Exercise: Please restate the records that follow word for word, omitting any images.

Data section:

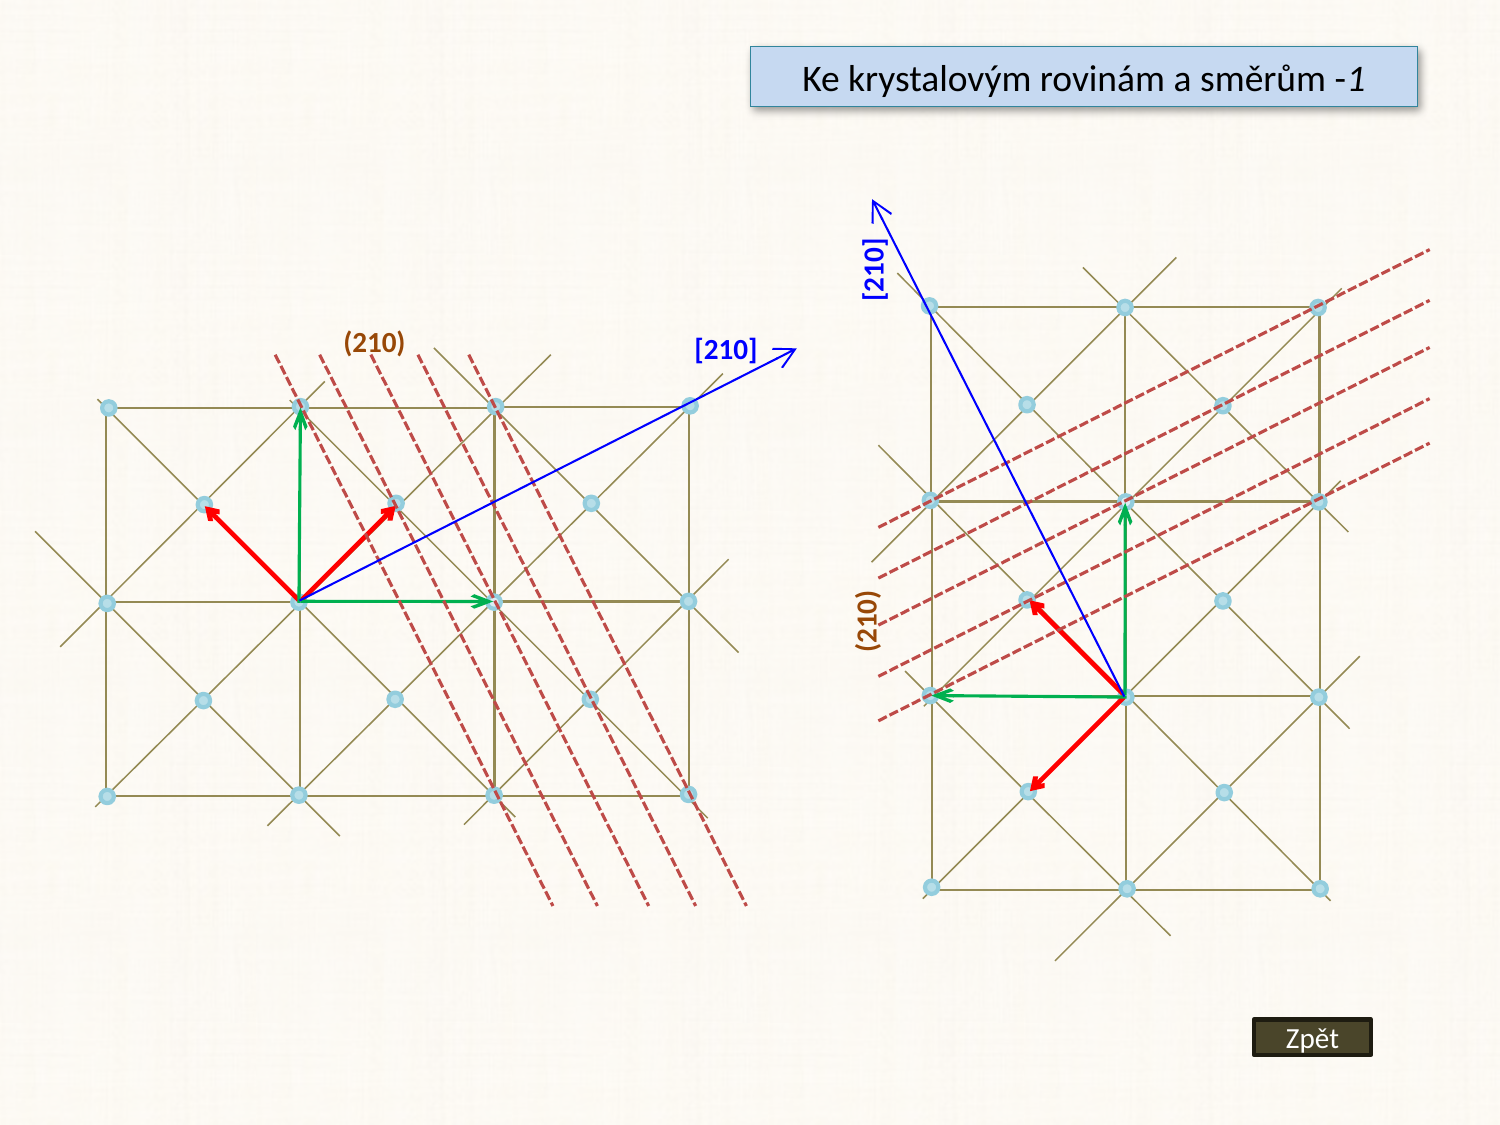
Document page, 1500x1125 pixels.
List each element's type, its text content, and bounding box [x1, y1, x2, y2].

text_box Zpět [1252, 1017, 1373, 1057]
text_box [753, 284, 1500, 876]
text_box Ke krystalovým rovinám a směrům -1 [750, 46, 1418, 107]
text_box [34, 316, 798, 907]
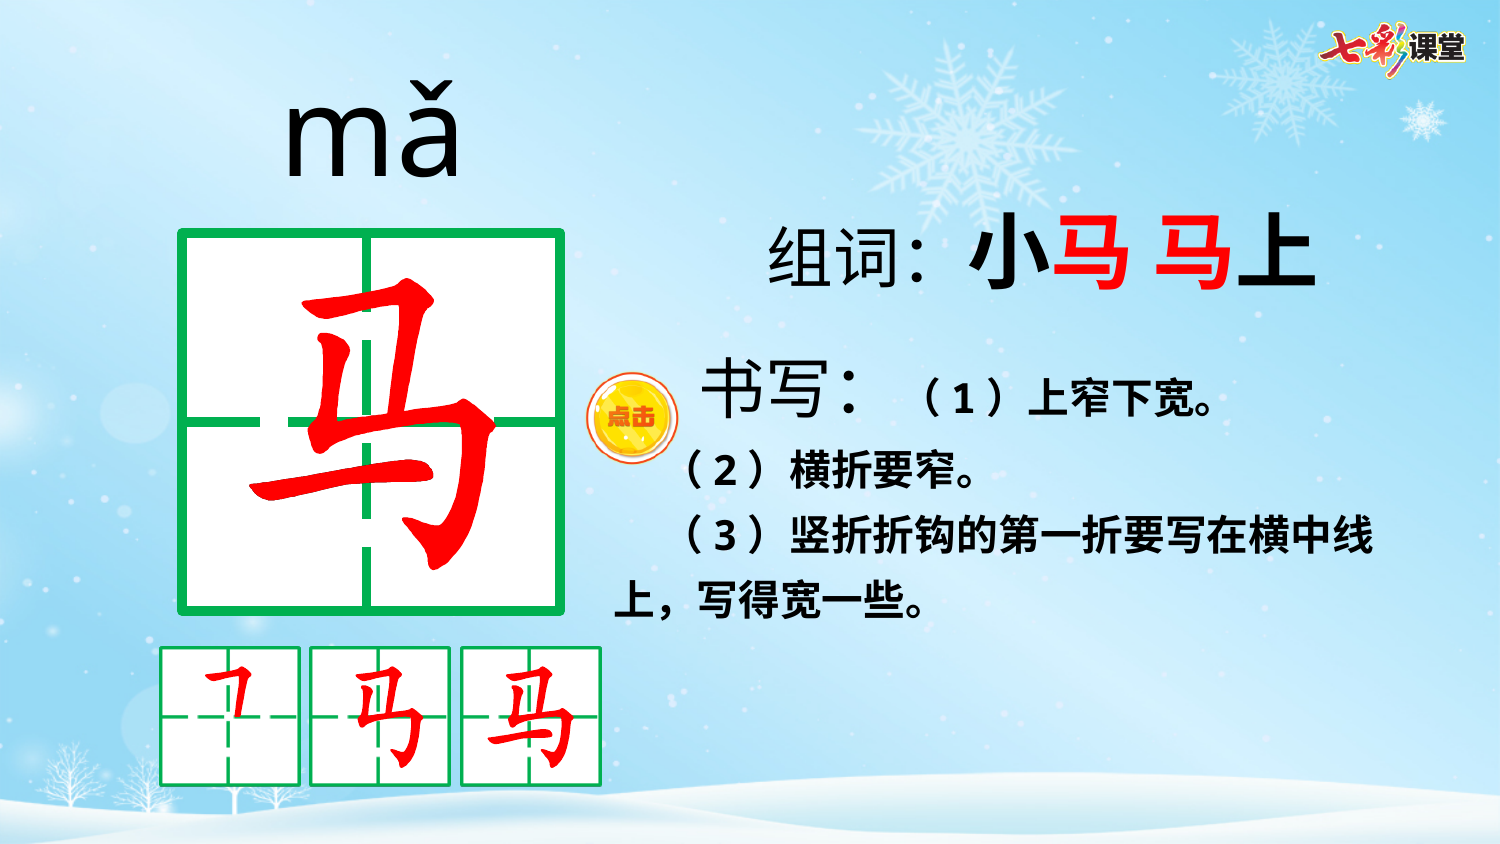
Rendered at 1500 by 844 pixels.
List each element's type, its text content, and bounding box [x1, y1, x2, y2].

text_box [249, 279, 495, 569]
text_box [181, 232, 563, 616]
text_box mǎ [104, 43, 643, 209]
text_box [159, 646, 602, 789]
picture [0, 0, 1500, 844]
text_box 组词：小马 马上 [752, 161, 1500, 307]
text_box 书写：（1）上窄下宽。 （2）横折要窄。 （3）竖折折钩的第一折要写在横中线上，写得宽一些。 [598, 304, 1414, 632]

Exercise response:
Document page, 1500x1125 pixels.
List each element's type, its text content, and bounding box [x1, y1, x2, y2].

text_box Zpět [1252, 1017, 1373, 1057]
text_box [753, 284, 1500, 876]
text_box Ke krystalovým rovinám a směrům -1 [750, 46, 1418, 107]
text_box [34, 316, 798, 907]
Rendered at 1500 by 844 pixels.
List each element's type, its text content, and bounding box [x1, y1, x2, y2].

text_box [249, 279, 495, 569]
text_box [181, 232, 563, 616]
text_box mǎ [104, 43, 643, 209]
text_box [159, 646, 602, 789]
picture [0, 0, 1500, 844]
text_box 组词：小马 马上 [752, 161, 1500, 307]
text_box 书写：（1）上窄下宽。 （2）横折要窄。 （3）竖折折钩的第一折要写在横中线上，写得宽一些。 [598, 304, 1414, 632]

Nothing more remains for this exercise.